In conclusion, we found that greater GMV in the ACC, MFG, and basal forebrain/striatum is linked to greater attentional bias to threat in high anxiety individuals, which replicates such associations in unselected samples (Carlson, Beacher, et al., 2012). We provide additional novel evidence that elevated attentional bias to threat in high trait anxious individuals is associated with greater GMV in the rPPC, cerebellum, and a number of other regions (see Table 2). Exploratory analyses provide initial evidence that distinct sub-regions of the rPPC may contribute to attentional bias to threat differently across the sexes (see Supplementary Material). Collectively, these findings add to our understanding of how differences in brain structure relate to attentional bias to threat in anxious individuals. Such knowledge may be informative for neurocognitive models of attentional bias in anxiety and for tracking neuroplasticity in interventions (e.g., ABM) for anxiety.
Disclosures
Funding
Research reported in this publication was supported by the National Institute of Mental Health of the National Institutes of Health under Award Number R15MH110951. The content is solely the responsibility of the authors and does not necessarily represent the official views of the National Institutes of Health.
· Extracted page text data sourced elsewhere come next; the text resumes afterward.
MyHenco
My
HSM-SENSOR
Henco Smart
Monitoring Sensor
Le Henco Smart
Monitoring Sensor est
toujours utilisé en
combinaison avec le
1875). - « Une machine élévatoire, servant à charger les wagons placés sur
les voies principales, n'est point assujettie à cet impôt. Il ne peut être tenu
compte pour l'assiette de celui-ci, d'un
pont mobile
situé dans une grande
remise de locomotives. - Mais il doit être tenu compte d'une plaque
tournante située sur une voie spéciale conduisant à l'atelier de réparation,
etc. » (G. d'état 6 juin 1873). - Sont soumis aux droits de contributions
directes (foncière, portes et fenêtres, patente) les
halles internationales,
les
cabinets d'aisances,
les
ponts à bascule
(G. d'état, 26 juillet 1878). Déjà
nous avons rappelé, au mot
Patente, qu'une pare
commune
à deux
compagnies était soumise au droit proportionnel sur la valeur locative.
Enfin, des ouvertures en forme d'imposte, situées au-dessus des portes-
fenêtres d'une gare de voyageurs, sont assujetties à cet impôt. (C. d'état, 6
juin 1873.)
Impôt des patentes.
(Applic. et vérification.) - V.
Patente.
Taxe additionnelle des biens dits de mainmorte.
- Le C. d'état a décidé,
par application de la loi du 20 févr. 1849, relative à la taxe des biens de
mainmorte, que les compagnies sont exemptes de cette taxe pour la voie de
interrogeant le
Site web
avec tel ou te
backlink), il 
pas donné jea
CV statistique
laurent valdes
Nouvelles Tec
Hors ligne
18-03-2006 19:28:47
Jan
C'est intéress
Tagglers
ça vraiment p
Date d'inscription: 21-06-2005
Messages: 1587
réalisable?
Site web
Conflicts of interest/Competing interests
Josh Carlson and Lin Fang report no conflict of interest.
Ethics approval
The study was approved by the Northern Michigan University Institutional Review Board (HS13- 555).
Consent to participate
All participants provided written informed consent.
Consent for publication
NA
Availability of data and material
Data available upon request. Data will be available on the NIMH Data Archive 9/15/2021.
Code availability
NA
Open Practice Statement
The data will be available on the NIMH Data Archive 9/15/2021. The larger study from which this data comes from is registered at clinicaltrials.gov under NCT03092609.
Acknowledgements
Research reported in this publication was supported by the National Institute of Mental Health of the National Institutes of Health under Award Number R15MH110951. The content is solely the responsibility of the authors and does not necessarily represent the official views of the National Institutes of Health. We would like to thank Jeremy Andrzejewski, Taylor Susa, Katie Elwell, and all the other students in the Cognitive × Affective Behavior & Integrative Neuroscience (CABIN) Lab at Northern Michigan University as well as Rochelle Milano and Annette Gustafson at UPHS-Marquette for assisting in the collection of this data.
Footnotes
↵1 Fearful and Neutral face stimuli were from actors: 207, 208, 213, and 217 (Gur et al., 2002) as well as AF14, AF19, AF22, AM10, AM22, AM34 (Lundqvist, Flykt, & Öhman, 1998).
↵2 MRI data were collected on two identical scanners (scanner 1 n = 64 & scanner 2 n = 47). A comparison of whole brain GMV (p = .86) and ICV (p = .55) across scanners indicated no systematic differences in scanning location.